While CLI tool is great, expanding on Subspace | Grafana Labs and using that to introspect into farmer’s operation might be more appropriate and it will also allows you to see historical data, set up alerts, etc. Looks like right now the dashboard is quite basic, but it it is a good start and can be improved.

So I just collected some good data showing the effects of the distortion I’m talking about.

These screenshots will focus on Gungnir, which had 4 completed plots and 1 half done plot when a replot started. This is what the average times showed in wolfrage’s tool (which is extremely accurate when replots aren’t distorting it) at the beginning. 3m21s is accurate.

Within a few minutes of the replots starting, avg sector time for Gungnir became 40s. You can see this wildly distorted every other farm as well.

After two of the four replots completed, avg sector time at 2m31s.

After the entire replot was completely finished, 5m12s.

Note that this is all with code that we added yesterday to ignore metrics being sent for plots that had already fully completed, replot finished. Without that code ignoring those metrics from no-longer-plotting farms, it’s way worse - 7m39s.

After a Gungnir farmer restart, sector time fixed. All other farms not restarted (not done replotting yet) and still greatly distorted.

If we had last sector time, the numbers would probably still be terrible during the replot, but it would at least fix itself quickly once the replot finished without needing to restart every farm after every replot. The distortion would very slowly decrease over time but would never fully go away until the farmer was restarted.

As stated previously, another option would be for the metrics service to reset the plotting time metrics every time an initial plot or replot completed, as if the farmer were restarted.

(Note, btw, that Gungnir is concurrency 1 and I have --replotting-thread-pool-size set so there is no actual difference in plotting times between initial plotting and replotting.)

We will see if we can find these and work with them.

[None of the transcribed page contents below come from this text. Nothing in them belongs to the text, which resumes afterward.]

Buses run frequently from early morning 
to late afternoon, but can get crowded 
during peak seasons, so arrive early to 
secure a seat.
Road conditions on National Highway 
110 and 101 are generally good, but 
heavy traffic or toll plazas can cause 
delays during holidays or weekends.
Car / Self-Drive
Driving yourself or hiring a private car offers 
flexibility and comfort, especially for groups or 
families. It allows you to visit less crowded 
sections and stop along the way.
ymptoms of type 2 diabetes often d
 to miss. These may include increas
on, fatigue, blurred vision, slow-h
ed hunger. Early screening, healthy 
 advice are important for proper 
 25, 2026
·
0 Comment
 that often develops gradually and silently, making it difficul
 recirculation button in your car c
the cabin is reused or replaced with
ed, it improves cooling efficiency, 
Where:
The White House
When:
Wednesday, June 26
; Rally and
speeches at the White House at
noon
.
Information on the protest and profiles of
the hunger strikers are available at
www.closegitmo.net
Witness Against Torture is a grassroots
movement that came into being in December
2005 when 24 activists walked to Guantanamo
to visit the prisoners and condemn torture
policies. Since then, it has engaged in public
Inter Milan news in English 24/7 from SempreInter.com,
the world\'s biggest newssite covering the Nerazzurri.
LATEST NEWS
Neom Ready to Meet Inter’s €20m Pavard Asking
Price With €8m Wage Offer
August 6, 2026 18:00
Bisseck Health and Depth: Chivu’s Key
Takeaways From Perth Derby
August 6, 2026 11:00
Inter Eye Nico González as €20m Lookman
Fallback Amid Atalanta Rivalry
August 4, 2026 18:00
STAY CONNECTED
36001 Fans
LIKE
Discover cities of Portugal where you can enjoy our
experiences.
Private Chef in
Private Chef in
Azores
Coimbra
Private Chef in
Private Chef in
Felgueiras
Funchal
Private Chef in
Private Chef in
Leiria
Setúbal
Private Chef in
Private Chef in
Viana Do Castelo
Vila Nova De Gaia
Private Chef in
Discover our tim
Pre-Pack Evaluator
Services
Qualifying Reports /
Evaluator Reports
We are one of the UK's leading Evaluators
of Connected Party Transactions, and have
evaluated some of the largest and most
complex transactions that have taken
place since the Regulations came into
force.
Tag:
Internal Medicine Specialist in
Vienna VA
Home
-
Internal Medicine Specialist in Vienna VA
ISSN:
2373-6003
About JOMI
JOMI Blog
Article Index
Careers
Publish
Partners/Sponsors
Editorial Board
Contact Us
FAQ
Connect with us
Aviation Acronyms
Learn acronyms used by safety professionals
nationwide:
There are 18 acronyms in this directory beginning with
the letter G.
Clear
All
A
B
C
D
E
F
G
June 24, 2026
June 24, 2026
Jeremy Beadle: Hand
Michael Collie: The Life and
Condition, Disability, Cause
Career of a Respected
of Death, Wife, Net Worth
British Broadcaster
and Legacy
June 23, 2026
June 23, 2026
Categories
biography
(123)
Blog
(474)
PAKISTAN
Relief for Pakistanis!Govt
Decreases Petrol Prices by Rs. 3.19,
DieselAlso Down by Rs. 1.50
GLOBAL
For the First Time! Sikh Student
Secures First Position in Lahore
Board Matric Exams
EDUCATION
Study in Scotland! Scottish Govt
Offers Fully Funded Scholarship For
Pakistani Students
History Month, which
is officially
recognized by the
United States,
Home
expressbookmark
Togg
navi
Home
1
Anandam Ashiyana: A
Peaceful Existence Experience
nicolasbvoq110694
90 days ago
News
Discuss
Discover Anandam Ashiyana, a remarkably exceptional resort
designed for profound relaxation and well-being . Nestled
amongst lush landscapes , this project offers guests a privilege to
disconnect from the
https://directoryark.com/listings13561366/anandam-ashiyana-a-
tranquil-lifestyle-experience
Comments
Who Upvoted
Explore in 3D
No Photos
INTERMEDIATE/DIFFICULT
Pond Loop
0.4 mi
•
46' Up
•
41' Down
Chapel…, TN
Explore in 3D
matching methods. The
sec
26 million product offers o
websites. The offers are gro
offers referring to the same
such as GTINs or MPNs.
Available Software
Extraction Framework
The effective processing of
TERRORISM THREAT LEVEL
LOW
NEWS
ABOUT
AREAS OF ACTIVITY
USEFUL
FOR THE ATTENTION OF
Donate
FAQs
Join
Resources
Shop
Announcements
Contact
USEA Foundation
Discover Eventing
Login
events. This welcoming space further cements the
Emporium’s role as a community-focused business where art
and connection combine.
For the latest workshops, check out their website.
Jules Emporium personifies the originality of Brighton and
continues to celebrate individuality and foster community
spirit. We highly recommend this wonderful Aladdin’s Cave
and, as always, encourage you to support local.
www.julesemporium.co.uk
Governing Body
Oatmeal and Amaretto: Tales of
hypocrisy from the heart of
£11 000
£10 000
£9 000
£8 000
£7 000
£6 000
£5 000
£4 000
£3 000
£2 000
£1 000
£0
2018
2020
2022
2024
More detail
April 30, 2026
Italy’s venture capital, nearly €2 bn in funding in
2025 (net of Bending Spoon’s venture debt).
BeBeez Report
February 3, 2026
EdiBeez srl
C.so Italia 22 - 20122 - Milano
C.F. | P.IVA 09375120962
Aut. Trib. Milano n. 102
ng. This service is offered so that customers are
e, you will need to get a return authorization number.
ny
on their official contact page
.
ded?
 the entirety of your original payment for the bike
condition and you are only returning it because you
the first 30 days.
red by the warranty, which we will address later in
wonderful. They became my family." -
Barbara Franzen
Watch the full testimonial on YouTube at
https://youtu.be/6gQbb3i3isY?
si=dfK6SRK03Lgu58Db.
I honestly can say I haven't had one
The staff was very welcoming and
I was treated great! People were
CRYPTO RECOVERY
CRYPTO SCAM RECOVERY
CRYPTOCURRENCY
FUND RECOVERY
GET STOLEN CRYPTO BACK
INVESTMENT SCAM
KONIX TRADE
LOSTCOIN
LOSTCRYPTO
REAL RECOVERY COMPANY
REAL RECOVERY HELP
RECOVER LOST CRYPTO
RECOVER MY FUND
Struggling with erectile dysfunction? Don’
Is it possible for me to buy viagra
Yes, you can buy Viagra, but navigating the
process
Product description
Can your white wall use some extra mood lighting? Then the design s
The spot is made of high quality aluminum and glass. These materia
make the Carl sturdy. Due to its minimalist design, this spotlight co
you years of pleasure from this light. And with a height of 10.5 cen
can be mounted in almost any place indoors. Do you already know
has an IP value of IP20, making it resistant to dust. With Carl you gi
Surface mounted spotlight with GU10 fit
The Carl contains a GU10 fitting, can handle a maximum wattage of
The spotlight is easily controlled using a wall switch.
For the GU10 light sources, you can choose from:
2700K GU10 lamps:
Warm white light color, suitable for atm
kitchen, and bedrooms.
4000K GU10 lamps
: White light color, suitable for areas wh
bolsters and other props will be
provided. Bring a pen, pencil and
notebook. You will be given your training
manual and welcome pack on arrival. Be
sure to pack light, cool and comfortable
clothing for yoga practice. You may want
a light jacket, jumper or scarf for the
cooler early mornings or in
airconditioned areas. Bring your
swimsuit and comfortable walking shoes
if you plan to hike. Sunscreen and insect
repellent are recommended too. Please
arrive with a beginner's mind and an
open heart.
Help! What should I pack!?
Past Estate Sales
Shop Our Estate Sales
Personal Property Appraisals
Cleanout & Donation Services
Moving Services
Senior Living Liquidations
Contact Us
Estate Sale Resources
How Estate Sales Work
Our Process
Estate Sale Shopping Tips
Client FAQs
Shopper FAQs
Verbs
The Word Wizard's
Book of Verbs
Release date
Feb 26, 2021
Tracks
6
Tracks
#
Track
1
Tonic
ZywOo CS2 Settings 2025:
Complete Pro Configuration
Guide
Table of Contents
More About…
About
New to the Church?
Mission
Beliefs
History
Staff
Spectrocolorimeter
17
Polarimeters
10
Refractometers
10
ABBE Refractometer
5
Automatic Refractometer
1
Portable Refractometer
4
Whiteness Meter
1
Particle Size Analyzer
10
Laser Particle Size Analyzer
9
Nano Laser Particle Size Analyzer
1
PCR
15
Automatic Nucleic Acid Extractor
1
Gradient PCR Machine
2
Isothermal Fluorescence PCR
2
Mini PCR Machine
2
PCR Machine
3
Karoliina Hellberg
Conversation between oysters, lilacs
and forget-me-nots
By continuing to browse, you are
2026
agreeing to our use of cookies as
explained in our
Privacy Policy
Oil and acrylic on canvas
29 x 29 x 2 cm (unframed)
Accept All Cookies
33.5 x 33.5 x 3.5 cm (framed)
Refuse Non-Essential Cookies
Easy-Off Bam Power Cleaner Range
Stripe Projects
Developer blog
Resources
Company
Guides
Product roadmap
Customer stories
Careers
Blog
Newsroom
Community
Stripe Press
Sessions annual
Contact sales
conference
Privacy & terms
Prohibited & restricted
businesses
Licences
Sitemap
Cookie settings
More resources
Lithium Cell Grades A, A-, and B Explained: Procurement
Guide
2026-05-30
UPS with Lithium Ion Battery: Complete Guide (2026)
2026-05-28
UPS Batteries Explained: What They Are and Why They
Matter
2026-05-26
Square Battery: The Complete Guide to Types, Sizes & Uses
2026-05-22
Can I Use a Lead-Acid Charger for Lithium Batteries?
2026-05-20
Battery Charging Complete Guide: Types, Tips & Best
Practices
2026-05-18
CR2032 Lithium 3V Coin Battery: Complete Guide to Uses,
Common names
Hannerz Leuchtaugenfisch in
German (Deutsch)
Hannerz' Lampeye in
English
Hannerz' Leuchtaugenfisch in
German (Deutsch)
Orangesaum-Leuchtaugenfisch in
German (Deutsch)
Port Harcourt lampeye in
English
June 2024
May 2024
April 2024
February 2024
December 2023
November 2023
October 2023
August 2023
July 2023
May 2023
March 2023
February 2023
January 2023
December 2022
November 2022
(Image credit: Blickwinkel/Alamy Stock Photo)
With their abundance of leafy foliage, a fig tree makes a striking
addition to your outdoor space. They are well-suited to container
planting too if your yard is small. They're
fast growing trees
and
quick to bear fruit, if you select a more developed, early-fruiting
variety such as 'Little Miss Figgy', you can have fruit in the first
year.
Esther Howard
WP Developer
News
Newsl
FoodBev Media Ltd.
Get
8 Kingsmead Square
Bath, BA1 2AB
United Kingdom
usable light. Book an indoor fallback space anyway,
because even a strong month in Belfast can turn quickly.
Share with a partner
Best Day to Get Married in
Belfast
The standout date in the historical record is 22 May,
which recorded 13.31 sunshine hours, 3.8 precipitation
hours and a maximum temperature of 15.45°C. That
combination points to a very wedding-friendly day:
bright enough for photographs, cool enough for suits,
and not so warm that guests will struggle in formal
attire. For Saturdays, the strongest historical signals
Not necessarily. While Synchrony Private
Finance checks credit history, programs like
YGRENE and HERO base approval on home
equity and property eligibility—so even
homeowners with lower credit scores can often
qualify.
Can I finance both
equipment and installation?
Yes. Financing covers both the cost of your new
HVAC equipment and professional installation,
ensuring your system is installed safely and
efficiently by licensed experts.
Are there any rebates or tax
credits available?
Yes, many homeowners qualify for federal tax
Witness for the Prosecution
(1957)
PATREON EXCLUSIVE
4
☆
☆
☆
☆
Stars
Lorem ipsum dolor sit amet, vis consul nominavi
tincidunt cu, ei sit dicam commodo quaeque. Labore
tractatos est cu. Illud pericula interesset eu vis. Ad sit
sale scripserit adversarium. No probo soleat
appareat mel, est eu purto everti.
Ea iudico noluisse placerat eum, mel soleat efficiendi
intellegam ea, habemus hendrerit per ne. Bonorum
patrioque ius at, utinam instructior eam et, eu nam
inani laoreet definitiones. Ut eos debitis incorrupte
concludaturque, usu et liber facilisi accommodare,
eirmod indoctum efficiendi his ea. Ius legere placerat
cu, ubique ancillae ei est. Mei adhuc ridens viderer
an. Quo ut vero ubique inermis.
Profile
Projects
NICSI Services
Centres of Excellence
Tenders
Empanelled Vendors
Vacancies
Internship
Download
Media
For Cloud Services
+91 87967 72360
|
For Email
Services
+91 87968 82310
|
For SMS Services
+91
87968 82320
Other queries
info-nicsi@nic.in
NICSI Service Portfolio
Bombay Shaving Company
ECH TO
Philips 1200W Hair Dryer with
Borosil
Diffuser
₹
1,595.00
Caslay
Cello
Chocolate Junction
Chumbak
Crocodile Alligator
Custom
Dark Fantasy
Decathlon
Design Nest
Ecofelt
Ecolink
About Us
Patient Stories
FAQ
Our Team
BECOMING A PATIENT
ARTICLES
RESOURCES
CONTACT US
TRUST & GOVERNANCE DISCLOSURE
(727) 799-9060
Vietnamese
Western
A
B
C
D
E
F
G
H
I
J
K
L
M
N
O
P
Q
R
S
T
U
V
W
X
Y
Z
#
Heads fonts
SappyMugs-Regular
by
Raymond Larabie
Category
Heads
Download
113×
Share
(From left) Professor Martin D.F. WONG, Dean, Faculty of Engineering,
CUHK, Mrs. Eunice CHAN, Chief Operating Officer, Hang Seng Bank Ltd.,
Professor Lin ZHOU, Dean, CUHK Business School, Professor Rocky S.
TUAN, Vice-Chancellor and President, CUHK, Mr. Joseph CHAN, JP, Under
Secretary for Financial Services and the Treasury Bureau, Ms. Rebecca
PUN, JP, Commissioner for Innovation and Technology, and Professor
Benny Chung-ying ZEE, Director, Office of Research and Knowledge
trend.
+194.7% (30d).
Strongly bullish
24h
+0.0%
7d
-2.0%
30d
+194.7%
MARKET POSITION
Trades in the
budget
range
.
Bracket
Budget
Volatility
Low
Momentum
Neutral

Can you be specific as to the metric name you’re suggesting? The only things I’m finding that could be related are:

subspace_farmer_sector_plotting_counter_sectors
subspace_farmer_sector_plotted_counter_sectors

The latter seems to be the count of plotted sectors since the last restart. The former says “Number of sectors being plotted”, but it’s giving me a result of 9, and I don’t see what that could mean for a concurrency 1 farm that only has one plot to plot to. Can’t see how we can use either to our advantage.

I wasn’t talking about them, I was talking about subspace_farmer_sector_plotting_time_seconds that you had initially. Simply search for it and you will see many sub-metrics in there. Documentation about histograms explains what they are and how to use them, also in PromQL there are functions for rendering those in convenient ways.

Okay, I found the bucket histogram information (wolfrage was initially filtering it out as he didn’t see a use for it ) and took a long look at it, but I’m not really seeing a way to use it to resolve this issue. As to using it to determine whether there is a problem, I think the screenshots I posted prove the issue exists beyond doubt.

The stats recovered quicker than I expected following the replot, in just a few hours (3 or 4), but they’re still distorted (larger) by a few seconds each, which can throw off ETA significantly. It would still be nice to not have the distortion caused by replots persist until the next restart, so some sort of rotation/pruning of older metric data would be great.

It will not give you the information you have specifically requested in this issue, what is does give you is an industry standard way of collecting metrics from apps. By looking at whether you have sector times falling into specific buckets and their distribution over time you can understand what is going with farmer, whether it performs as expected performance-wise, etc.

I will repeat: metrics are not for monitoring and altering purposes, they are not for building custom dashboards with use-case requests. It would be worth investing time into Grafana dashboards though that would be more scalable and functional over time.